Annie Ernaux recogió el Premio Nobel de literatura diciendo: “Escribiré para vengar a mi raza”.
“Tenía yo veintidós años. Era estudiante de Literatura Francesa en una facultad de provincias, rodeada de muchachas y muchachos procedentes de la burguesía local. Pensaba orgullosa e ingenuamente que escribir libros, hacerse escritor, al final de una estirpe de campesinos sin tierras, de obreros y pequeños comerciantes, de gentes despreciadas por sus modales, su acento, su incultura, bastaría para reparar la injusticia del nacimiento. Que una victoria individual borraba siglos de dominación y de pobreza”.
Años más tarde, profesora de un instituto, con pareja y dos hijos, Annie Ernaux aún no veía en el horizonte el punto de fuga, la posibilidad de entregarse a la escritura. “Esta vez, no se trataba de entregarme a aquel ilusorio ‘escribir sobre nada’ de mis veinte años, sino de sumergirme en lo indecible de una memoria reprimida y de sacar a la luz la manera de existir de los míos. Escribir para entender las razones, dentro y fuera de mí, que me habían alejado de mis orígenes”.
Es en los orígenes, y en los márgenes en donde Annie Ernaux cava su escritura lisonjera y clarividente, limpia y diáfana que alberga una tensión estremecedora, donde se presenta esa violencia original vivida. El premio nobel ha abierto las ventanas de la prensa no literaria a la escritora francesa. Y lo ha hecho rescatando toda serie de clichés al uso y aristas descriptivas.

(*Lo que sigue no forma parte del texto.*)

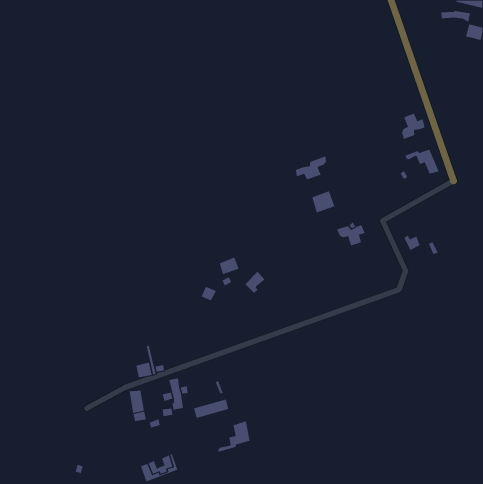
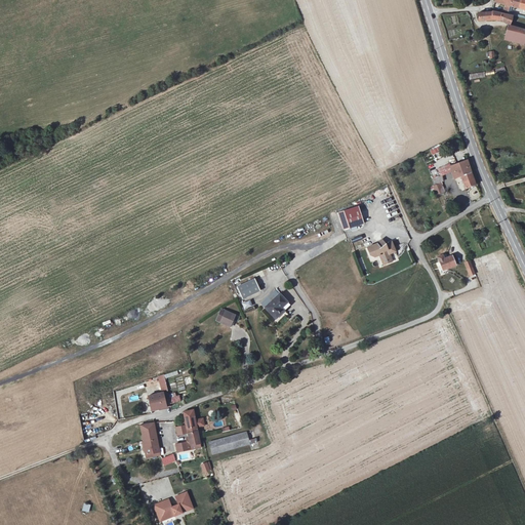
building: [401,113,425,140] -> none
building: [295,156,327,180] -> none
building: [218,420,250,453] -> none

Ernaux ha tenido siempre una empatía hacia los desposeídos por la fuerza, y no es extraño sino coherente que se haya pronunciado en repetidas ocasiones contraria a blanquear la política de ocupación israelí en los territorios palestinos rehuyendo asistir a premios o certámenes organizados en territorio ocupado. Para la prensa que notifica que Ernaux acaba de existir, esa actitud se convierte en “polémico compromiso” o “postura radical”. Existirían dos Ernaux a lo Jekyll y Hayde: una dedicada al arte; la otra confundiéndose en la extravagancia de los radicalismos. Y lo que hay en Ernaux es coherencia entre literatura y moral práctica, que es al fin y al cabo uno de los objetivos finales de toda literatura.

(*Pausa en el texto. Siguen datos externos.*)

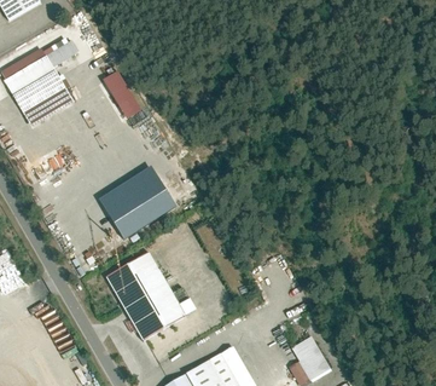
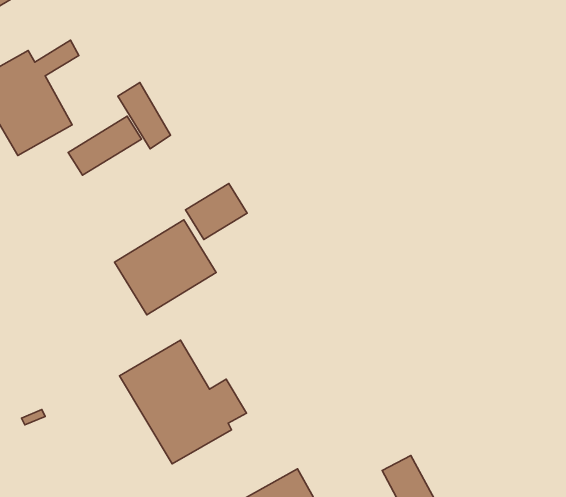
building: none -> [68,116,141,175]
building: none -> [186,184,247,240]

Sigamos con los clichés. Esta vez con cierta reacción canceladora desde el otro campo. En ciertos cenáculos de la prensa no literaria en España las últimas palabras del cantante Joaquín Sabina han restallado indignación. En la presentación del documental Sintiéndolo mucho realizado por Fernando León de Aranoa, Sabina se atrevió a que todos escucharan de sus labios: «Ya no soy tan de izquierdas, porque tengo ojos y oídos para ver lo que está pasando». Ese alejamiento con bastón crítico de la antigua adhesión – Sabina ha pedido repetidamente el voto para partidos de la izquierda progresista –, ha traído una pertinaz lluvia de desagravios repentinos. El cantante se habría convertido en un recalcitrante derechón, al igual que otros libertinos, cumpliendo así un contra hegeliano ciclo de la historia – Antonio Escohotado, Fernando Savater, etc. –. Desde las redes y la prensa propensa a la consigna con obsolescencia programada, el recorrido y el corpus artístico de Sabina se examina con otros oídos. ¿Impostura de los tiempos modernos?